[Question:]{.underline} Is the Blessed Virgin Mary divine?
[Answer:]{.underline} The word “divine” is an adjective that describes one who has the divine nature, and by consequence the prerogatives, authority and power of God Himself. Clearly the Blessed Virgin Mary is a creature, finite and limited, whose perfection and fullness of grace and predestination to be the Mother of God are received from Almighty God as gratuitous gifts, not owed to her by nature. Consequently, it would be a blasphemy to call the Blessed Virgin divine, as if to indicate that she had the uncreated and infinite nature of God Himself.

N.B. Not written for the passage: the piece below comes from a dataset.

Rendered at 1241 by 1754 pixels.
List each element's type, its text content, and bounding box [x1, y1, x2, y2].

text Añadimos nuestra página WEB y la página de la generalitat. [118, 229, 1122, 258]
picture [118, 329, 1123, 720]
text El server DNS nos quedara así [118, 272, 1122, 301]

However, the greatness of the Blessed Virgin Mary consists exactly in this that while retaining her status of a creature, she is by a special grace united to the divinity in such a special way as to be the Mother of the Son, and the perfect Spouse of the Holy Ghost. It is in this sense that St. Louis de Montfort does not hesitate to call her divine, confounding thereby the small-minded, who in their effort to reduce the mystery of the Incarnation to a human way of understanding, bring the Blessed Virgin Mary down to the level of other men. Some have, indeed, questioned St. Louis’ audacious use of the title “divine” to describe the prerogatives of the Blessed Virgin Mary, and yet as a canonized saint, we know that his words are without error. We read, for example, in the True Devotion to the Blessed Virgin Mary, who says in the following prayer directed towards our Divine Savior: “Thou, Lord, art always with Mary, and Mary is always with Thee, and she cannot be without Thee, else she would cease to be what she is. She is so transformed into Thee by grace that she lives no more…She is so intimately united with Thee, that it were easier to separate the light from the sun, the heat from the fire. I say more: it were easier to separate from Thee all the Angels and the Saints than the divine Mary, because she loves Thee more ardently, and glorifies Thee more perfectly than all other creatures put together.”

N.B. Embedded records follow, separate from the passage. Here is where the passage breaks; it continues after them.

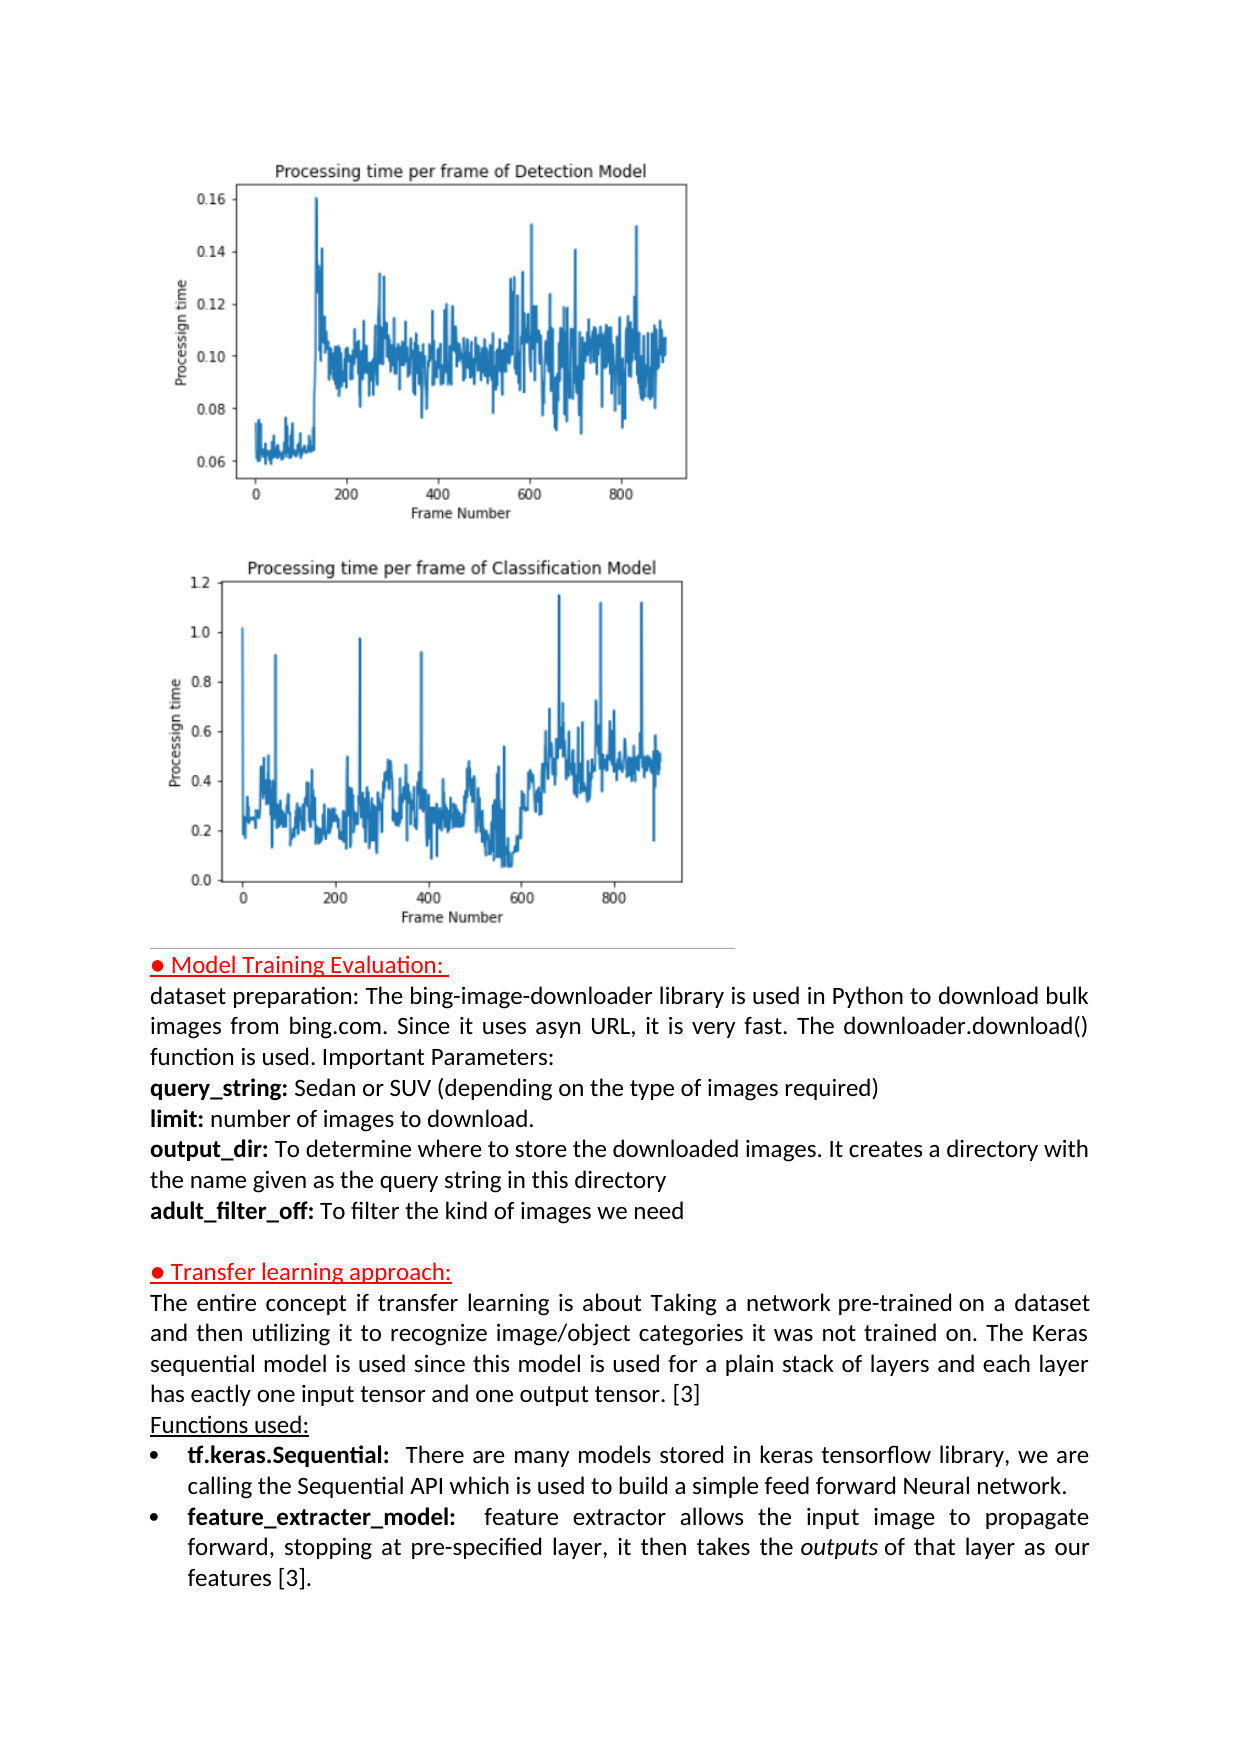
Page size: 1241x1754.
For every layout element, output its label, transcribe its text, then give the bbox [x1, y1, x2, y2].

list tf.keras.Sequential: There are many models stored in keras tensorflow library, we are calling the Sequential API which is used to build a simple feed forward Neural network. [150, 1440, 1090, 1501]
text limit: number of images to download. [150, 1103, 1090, 1133]
text dataset preparation: The bing-image-downloader library is used in Python to download bulk images from bing.com. Since it uses asyn URL, it is very fast. The downloader.download() function is used. Important Parameters: [150, 980, 1090, 1072]
text Functions used: [150, 1409, 1090, 1440]
text adult_filter_off: To filter the kind of images we need [150, 1195, 1090, 1225]
text query_string: Sedan or SUV (depending on the type of images required) [150, 1072, 1090, 1102]
text The entire concept if transfer learning is about Taking a network pre-trained on a dataset and then utilizing it to recognize image/object categories it was not trained on. The Keras sequential model is used since this model is used for a plain stack of layers and each layer has eactly one input tensor and one output tensor. [3] [150, 1287, 1090, 1409]
text ● Model Training Evaluation: [150, 949, 1090, 979]
list feature_extracter_model: feature extractor allows the input image to propagate forward, stopping at pre-specified layer, it then takes the outputs of that layer as our features [3]. [150, 1501, 1090, 1592]
text output_dir: To determine where to store the downloaded images. It creates a directory with the name given as the query string in this directory [150, 1133, 1090, 1195]
text ● Transfer learning approach: [150, 1256, 1090, 1287]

St. Louis de Montfort attributes to Our Lady the title “divine” to indicate that by her inseparable union with her Divine Son, a consequence of the hypostatic union and her divine maternity, she truly shares in the prerogatives, authority and the power of God Himself. It is for this reason that her prayer is said to be all powerful (Omnipotentia supplex), although she remains but a creature. St. Louis also explains this in the True Devotion: “Mary, being altogether transformed into God by grace, and by the glory which transforms all the Saints into Him, asks nothing, wishes nothing, does nothing which is contrary to the Eternal and Immutable Will of God. When we read, then, in the writings of Saints Bernard, Bernadine, Bonaventure and other, that in heaven and on earth everything, even to God Himself, is subject to the Blessed Virgin, they mean to say that the authority which God has been well pleased to give her is so great that it seems as if she has the same power as God, and that her prayers and petitions are so powerful with God, that they always pass for commandments with His Majesty, who never resists the prayer of His dear Mother, because she is always humble and conformed to His Will.”
Let us, then, not hesitate to attribute to Blessed Virgin Mary the magnificent title of “divine”, which so aptly describes the greatness of this greatest of all creatures, her prerogatives, and her power. And logical with ourselves, let us then not hesitate to consecrate ourselves totally and unreservedly to her.
Answered by Father Peter Scott, SSPX.